A wise man, John Kaminski, once told me that the index is the most important part of the book.  “The index is where most researchers will begin,” he said.  “If they are looking for material on paper money, for example, and find no entry for paper money in your index, they will put your book down in five seconds, even if it has an extended discussion of paper money and related issues.”

Following John’s advice, I prepared the index myself for my first book.  The contract for my second book called for the index to be prepared by the publisher and reviewed by the author.  That sounded alright until two days ago, when I started reviewing the draft index for Seward.

There were some understandable confusions.  For example, from time to time I refer in the text to the Albany Evening Journal just as the Evening Journal.  The indexer had made separate entries for these; I have collapsed into one.

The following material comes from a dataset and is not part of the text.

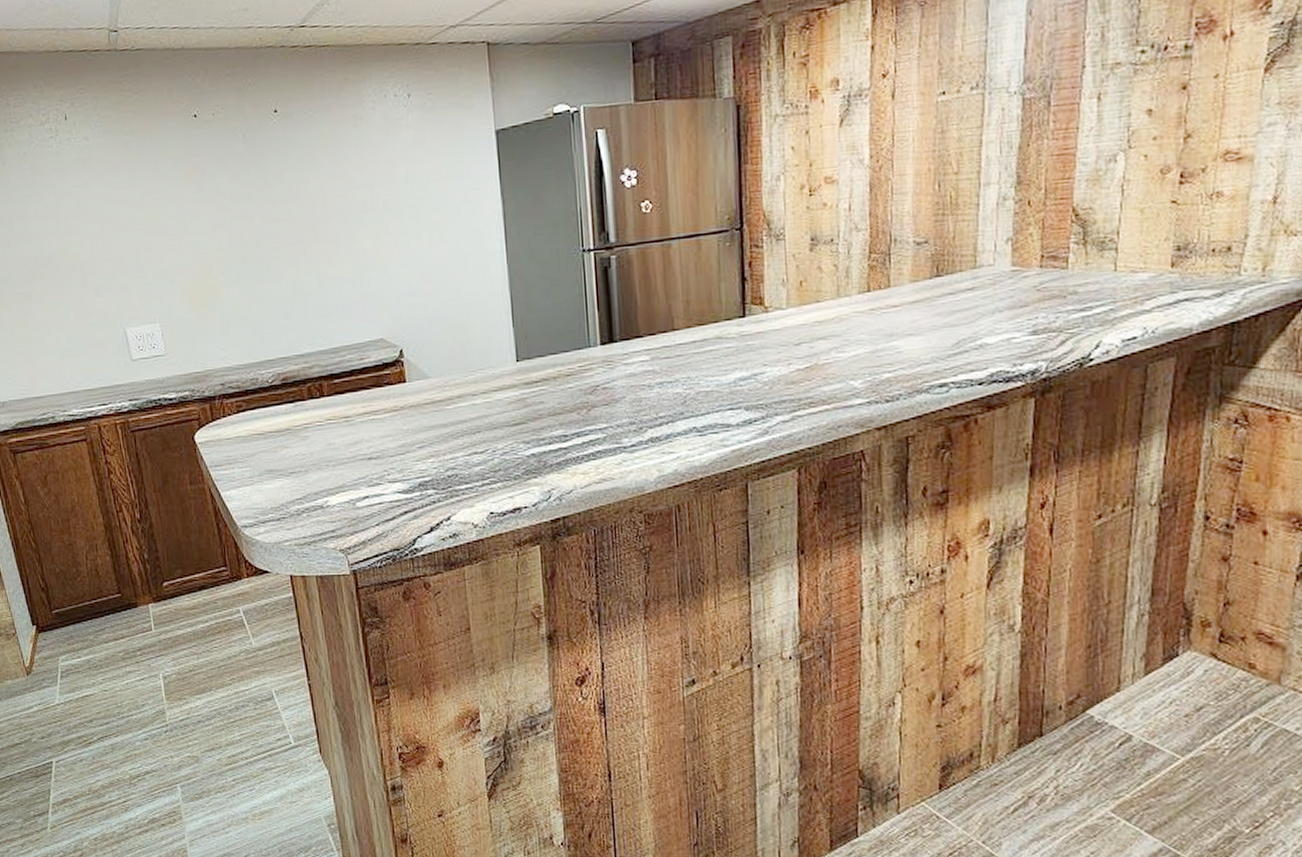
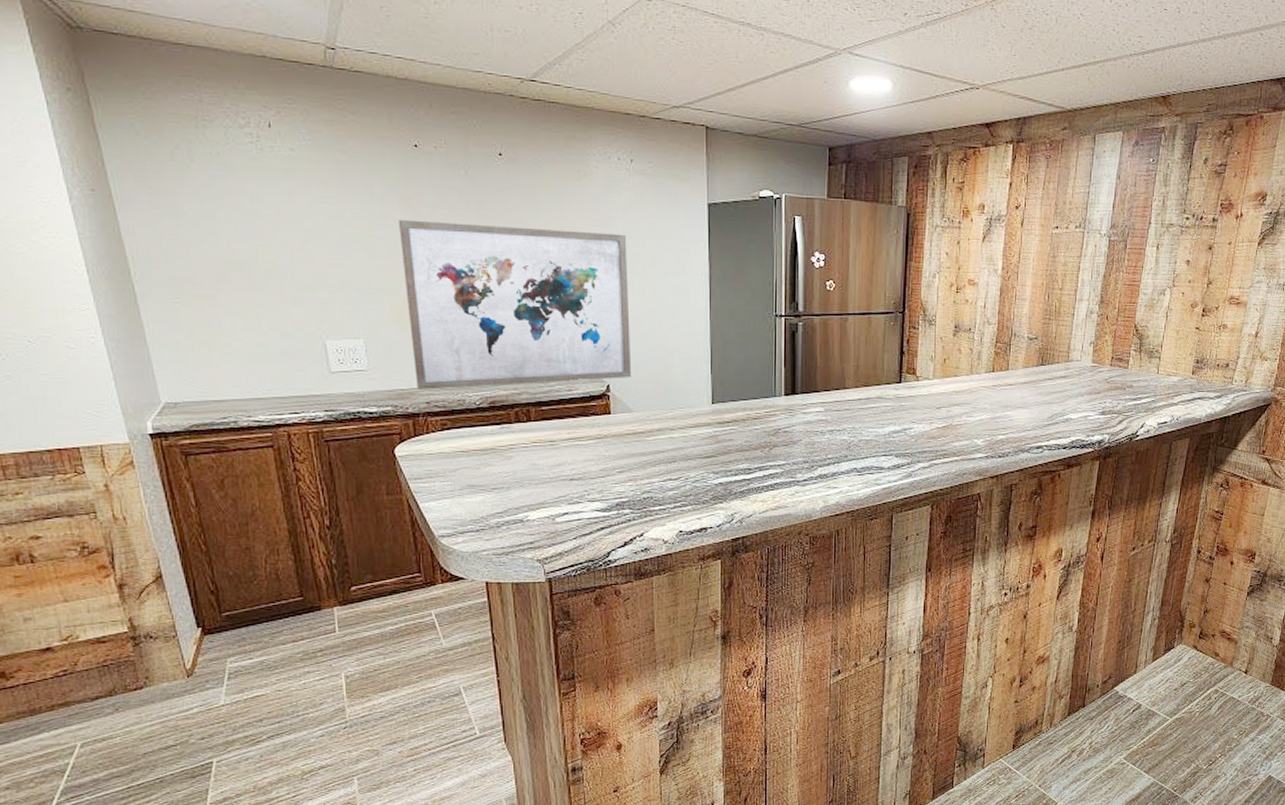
wall art: none [184,178,426,371] -> present [399,219,632,390]

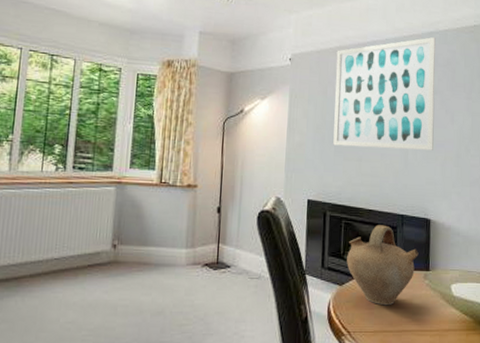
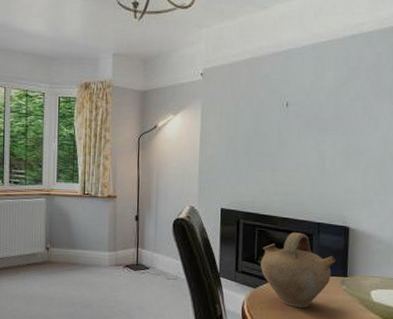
wall art: present [333,36,436,150] -> none [246,40,359,159]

Far more distressing, however, were the omissions from the draft index.  On the first page of the first chapter, I mention that Thomas Jefferson appointed Seward’s father as postmaster.  Thomas Jefferson is in the index, but there is no reference to this page.  In the early chapters I carefully included a few references to Skaneateles, New York, a lovely town not far from Auburn in which I stayed while doing research  No mention at all in the index.  I currently live in Exeter, New Hampshire, and researched hard to learn that Seward stopped here as part of a whistle stop tour of New England in 1860.  No mention in the index.  Isabel Barrows, the first woman to work in the State Department, left a short memoir of her time there and impressions of Seward.  In the book but not in the index.

I could go on and on but it would just raise my blood pressure.  I am working this weekend to correct as many of these errors as I can; the publisher’s deadline for returning the index is Monday.